**Things to do:**
**A)** According to the Dorothy Stratten chapter, why did the teenage Stratten take after-school shifts at her local Dairy Queen?
**B)** Echo the Dorothy Stratten chapter word for word, starting with "Chapter One" and going on through "at all costs.".

**Provided passage:**

----

The following is the first chapter from the book “True Crime Storytime Volume 7: 12 Disturbing True Crime Stories to Keep You Up All Night”

Chapter One

Dorothy Stratten

Dorothy Stratten was a beautiful young girl who had her sights set on Hollywood. Unfortunately, the bright lights of Hollywood blinded her to the dangers lurking nearby. It only took Dorothy Stratten a few years to go from Dairy Queen waitress to Playboy Playmate, but her rise to fame was quickly snuffed out. Paul Snider discovered Stratten when she was a diamond in the rough. When others realized what a precious gem she was, Snider was determined to keep his prize to himself at all costs.

A Small-Town Girl

Dorothy, born Dorothy Ruth Hoogstraten, was born February 28, 1960, in Vancouver, British Columbia. Her parents, Simon and Nelly, lived in a poor area of the city; and when her father left her mother to raise the children, things looked bleak. However, Stratten was optimistic, hardworking, and, seemingly unbeknownst to her, quite charming. These character traits would serve her well over her lifetime, but their first test would be earning the young teenager a job. In no time, Stratten was behind the counter of her local Dairy Queen, picking up shifts after school to help her mother pay the bills.

----

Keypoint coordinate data
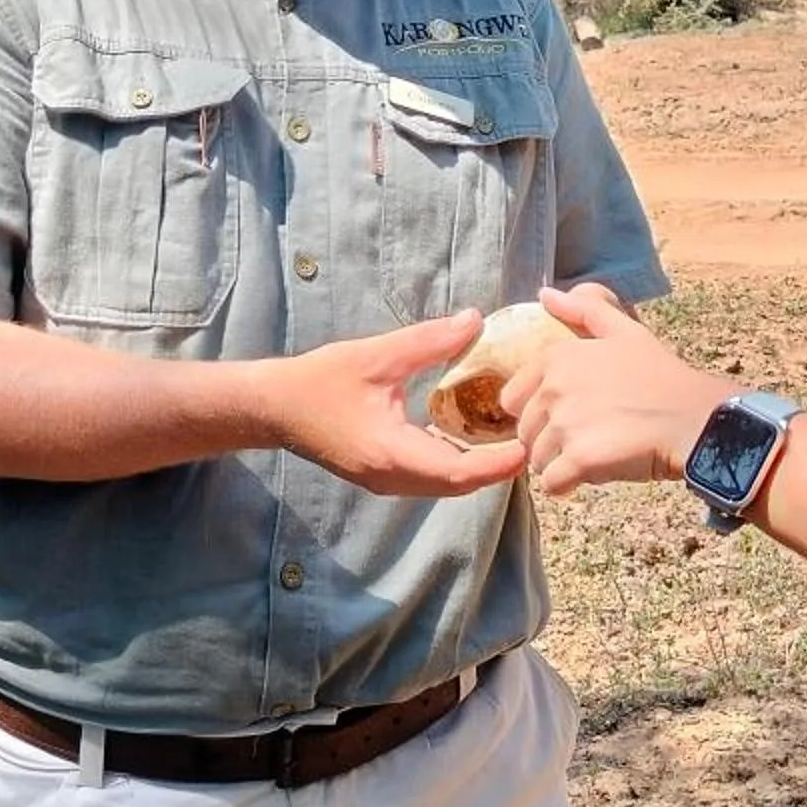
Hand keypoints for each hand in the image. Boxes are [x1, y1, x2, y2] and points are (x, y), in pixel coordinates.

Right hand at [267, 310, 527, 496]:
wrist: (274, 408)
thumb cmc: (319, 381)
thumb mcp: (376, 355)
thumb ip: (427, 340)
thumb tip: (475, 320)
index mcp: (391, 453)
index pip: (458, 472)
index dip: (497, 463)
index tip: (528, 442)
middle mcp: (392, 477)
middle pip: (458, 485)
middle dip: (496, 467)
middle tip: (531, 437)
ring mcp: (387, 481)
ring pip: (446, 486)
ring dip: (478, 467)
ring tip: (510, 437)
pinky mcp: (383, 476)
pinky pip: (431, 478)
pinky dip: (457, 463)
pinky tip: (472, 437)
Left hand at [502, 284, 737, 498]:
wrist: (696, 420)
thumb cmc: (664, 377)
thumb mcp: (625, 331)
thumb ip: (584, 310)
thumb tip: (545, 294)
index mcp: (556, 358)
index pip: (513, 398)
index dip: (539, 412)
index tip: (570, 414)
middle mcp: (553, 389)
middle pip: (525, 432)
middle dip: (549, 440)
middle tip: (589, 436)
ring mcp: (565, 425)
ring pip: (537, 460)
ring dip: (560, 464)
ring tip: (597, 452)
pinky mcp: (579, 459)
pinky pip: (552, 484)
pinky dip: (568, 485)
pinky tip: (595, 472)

----

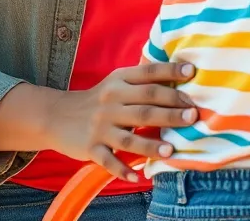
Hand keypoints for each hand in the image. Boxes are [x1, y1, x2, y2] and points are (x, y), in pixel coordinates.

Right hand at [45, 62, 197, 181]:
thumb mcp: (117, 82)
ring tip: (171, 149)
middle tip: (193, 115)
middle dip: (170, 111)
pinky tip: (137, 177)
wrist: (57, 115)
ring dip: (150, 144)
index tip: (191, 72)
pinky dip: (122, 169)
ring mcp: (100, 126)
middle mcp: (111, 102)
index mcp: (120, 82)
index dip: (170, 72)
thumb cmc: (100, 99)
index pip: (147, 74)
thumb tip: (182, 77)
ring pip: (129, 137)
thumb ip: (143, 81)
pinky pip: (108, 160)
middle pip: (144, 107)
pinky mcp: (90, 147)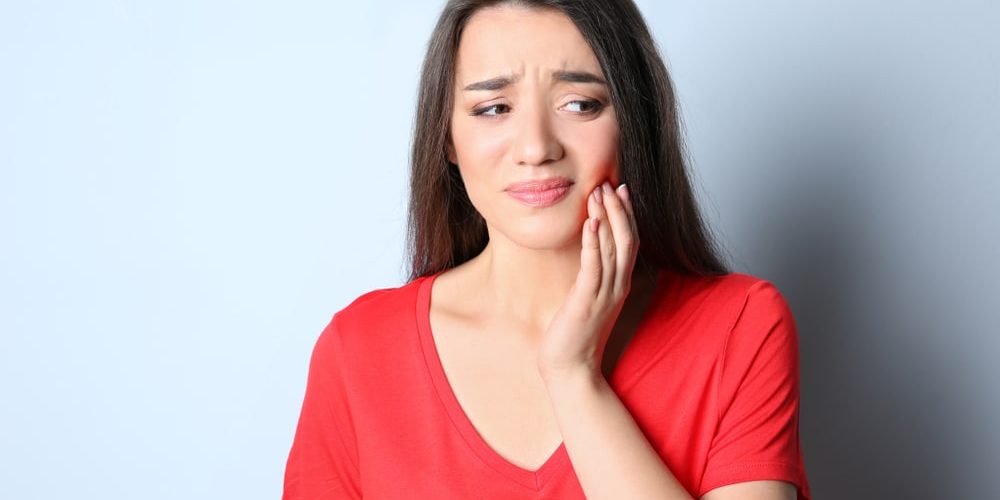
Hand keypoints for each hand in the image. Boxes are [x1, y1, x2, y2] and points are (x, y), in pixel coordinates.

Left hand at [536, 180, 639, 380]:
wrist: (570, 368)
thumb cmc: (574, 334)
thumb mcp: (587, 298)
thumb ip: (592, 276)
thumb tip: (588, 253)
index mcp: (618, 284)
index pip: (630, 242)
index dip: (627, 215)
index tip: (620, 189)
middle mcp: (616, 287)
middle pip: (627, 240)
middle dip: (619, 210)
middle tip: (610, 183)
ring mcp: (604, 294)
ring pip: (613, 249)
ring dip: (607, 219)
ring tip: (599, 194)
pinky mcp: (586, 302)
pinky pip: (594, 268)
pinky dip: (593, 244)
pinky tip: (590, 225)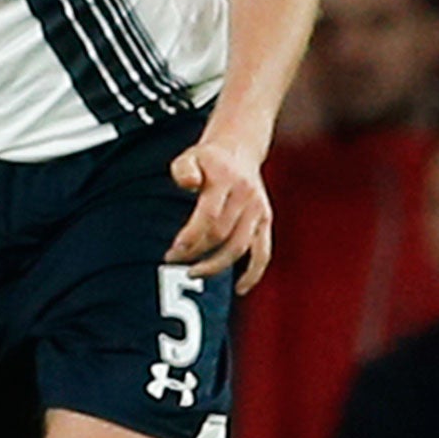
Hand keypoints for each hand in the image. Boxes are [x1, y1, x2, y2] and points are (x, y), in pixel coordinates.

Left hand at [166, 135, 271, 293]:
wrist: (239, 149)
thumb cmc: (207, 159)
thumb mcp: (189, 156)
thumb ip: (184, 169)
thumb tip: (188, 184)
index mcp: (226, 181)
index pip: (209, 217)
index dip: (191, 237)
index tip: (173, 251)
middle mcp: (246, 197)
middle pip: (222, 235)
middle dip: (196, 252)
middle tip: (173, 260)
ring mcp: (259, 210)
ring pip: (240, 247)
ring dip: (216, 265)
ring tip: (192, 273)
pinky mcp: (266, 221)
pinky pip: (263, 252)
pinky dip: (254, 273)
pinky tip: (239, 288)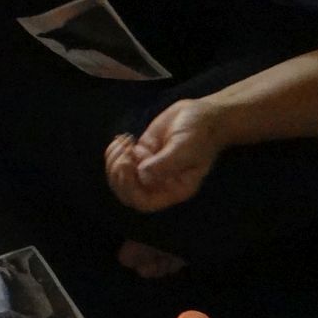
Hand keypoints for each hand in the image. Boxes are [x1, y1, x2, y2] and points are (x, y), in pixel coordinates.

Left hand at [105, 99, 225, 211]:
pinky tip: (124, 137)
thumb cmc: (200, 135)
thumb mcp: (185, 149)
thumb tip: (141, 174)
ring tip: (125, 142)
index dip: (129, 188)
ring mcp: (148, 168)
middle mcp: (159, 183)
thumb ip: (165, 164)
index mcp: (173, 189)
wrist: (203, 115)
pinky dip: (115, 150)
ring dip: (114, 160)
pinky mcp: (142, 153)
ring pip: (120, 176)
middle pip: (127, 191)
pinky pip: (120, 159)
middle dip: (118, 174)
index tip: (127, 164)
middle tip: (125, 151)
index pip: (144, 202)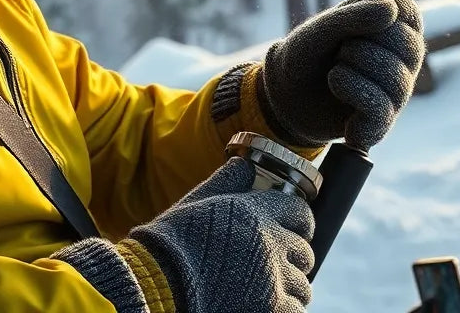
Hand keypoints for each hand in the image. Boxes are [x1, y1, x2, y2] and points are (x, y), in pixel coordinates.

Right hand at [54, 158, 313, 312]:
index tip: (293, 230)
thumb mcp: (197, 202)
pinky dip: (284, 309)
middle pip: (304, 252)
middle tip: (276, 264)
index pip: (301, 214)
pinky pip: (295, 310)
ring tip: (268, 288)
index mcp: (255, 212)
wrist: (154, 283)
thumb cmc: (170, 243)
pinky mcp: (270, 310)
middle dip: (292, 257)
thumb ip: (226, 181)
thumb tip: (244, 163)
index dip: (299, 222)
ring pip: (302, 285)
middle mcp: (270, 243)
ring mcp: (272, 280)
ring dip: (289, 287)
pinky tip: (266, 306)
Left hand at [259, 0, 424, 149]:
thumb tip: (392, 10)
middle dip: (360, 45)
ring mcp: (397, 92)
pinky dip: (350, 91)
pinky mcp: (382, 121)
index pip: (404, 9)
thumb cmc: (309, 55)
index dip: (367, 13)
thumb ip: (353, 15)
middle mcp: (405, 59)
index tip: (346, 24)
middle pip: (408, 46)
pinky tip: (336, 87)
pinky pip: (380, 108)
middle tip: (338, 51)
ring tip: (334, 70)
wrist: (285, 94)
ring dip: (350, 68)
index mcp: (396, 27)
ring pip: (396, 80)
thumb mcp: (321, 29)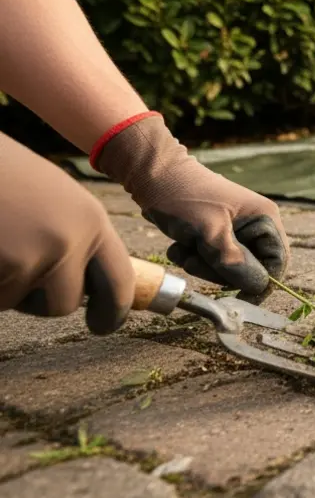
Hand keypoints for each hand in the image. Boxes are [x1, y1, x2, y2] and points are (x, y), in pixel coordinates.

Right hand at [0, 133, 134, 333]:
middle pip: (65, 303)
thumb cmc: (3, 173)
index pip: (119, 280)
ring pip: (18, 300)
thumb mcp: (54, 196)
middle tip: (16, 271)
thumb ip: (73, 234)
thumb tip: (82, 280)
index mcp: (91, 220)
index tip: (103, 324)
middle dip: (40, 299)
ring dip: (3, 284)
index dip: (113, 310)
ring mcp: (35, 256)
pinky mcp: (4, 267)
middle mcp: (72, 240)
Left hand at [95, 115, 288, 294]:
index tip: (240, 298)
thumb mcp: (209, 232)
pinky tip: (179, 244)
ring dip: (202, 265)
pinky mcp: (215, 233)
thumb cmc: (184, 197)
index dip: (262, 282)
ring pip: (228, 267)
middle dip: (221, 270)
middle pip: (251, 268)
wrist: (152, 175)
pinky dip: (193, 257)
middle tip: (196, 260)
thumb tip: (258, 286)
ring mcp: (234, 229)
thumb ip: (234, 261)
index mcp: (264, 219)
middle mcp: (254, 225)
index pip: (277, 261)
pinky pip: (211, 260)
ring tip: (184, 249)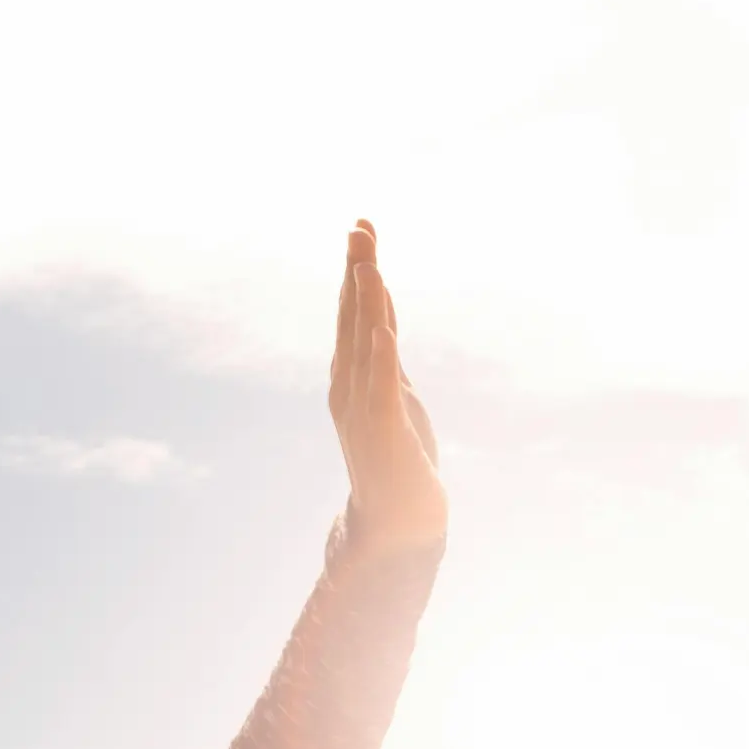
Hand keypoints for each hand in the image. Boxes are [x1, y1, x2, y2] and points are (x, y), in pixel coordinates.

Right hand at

----

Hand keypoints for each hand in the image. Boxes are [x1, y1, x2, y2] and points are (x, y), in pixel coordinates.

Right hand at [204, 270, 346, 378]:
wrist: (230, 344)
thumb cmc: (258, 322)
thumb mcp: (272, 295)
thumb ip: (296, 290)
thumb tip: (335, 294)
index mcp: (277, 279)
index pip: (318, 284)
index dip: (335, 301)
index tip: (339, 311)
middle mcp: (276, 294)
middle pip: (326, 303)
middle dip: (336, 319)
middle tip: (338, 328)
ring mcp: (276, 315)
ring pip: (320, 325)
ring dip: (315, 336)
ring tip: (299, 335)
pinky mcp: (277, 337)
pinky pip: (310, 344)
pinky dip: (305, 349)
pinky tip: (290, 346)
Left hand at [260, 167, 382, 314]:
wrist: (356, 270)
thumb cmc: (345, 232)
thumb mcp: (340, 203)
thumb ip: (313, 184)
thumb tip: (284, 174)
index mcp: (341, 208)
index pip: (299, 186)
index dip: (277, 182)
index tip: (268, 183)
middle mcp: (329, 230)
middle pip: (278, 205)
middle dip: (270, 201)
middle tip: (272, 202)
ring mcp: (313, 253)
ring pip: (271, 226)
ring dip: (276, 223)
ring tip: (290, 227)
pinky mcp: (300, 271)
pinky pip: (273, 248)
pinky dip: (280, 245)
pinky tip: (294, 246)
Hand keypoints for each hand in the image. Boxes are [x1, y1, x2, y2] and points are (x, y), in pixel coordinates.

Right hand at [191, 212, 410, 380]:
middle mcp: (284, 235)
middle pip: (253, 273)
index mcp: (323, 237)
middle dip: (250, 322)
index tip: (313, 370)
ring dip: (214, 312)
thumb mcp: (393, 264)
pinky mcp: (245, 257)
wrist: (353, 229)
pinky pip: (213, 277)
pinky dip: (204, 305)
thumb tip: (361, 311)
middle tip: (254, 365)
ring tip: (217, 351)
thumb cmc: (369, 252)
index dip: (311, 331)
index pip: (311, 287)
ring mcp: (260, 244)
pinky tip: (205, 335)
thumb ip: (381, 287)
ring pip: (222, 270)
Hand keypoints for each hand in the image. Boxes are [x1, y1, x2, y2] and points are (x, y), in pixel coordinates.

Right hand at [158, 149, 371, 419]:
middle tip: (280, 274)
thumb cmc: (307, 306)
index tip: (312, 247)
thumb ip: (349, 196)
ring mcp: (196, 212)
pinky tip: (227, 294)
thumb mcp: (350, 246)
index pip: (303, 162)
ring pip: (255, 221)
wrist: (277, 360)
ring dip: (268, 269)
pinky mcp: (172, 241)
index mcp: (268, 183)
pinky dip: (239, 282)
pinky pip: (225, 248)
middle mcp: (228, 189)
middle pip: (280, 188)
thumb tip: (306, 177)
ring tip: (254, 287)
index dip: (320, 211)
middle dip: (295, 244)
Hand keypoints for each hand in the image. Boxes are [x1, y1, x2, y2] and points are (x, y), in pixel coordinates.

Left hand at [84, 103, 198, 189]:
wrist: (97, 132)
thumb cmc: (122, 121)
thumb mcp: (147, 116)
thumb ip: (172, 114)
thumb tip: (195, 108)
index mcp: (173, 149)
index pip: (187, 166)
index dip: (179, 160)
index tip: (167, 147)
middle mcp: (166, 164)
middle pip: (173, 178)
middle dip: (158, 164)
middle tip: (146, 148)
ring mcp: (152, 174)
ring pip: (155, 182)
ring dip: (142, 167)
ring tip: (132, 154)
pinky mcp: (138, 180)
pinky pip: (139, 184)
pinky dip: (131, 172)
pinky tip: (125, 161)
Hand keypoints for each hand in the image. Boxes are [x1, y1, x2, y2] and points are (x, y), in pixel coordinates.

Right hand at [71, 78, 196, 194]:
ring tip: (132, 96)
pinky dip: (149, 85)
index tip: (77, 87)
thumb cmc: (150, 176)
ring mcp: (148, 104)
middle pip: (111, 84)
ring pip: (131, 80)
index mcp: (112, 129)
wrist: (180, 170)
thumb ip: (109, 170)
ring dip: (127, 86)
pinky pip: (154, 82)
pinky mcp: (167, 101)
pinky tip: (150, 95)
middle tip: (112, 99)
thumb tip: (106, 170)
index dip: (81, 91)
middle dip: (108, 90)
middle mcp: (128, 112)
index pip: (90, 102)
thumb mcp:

----

**List of solutions:**
**A)** She worked the shifts to help her mother pay the bills. Her father had left her mother to raise the children, and the family lived in a poor area of Vancouver.

**B)**
Chapter One

Dorothy Stratten

Dorothy Stratten was a beautiful young girl who had her sights set on Hollywood. Unfortunately, the bright lights of Hollywood blinded her to the dangers lurking nearby. It only took Dorothy Stratten a few years to go from Dairy Queen waitress to Playboy Playmate, but her rise to fame was quickly snuffed out. Paul Snider discovered Stratten when she was a diamond in the rough. When others realized what a precious gem she was, Snider was determined to keep his prize to himself at all costs.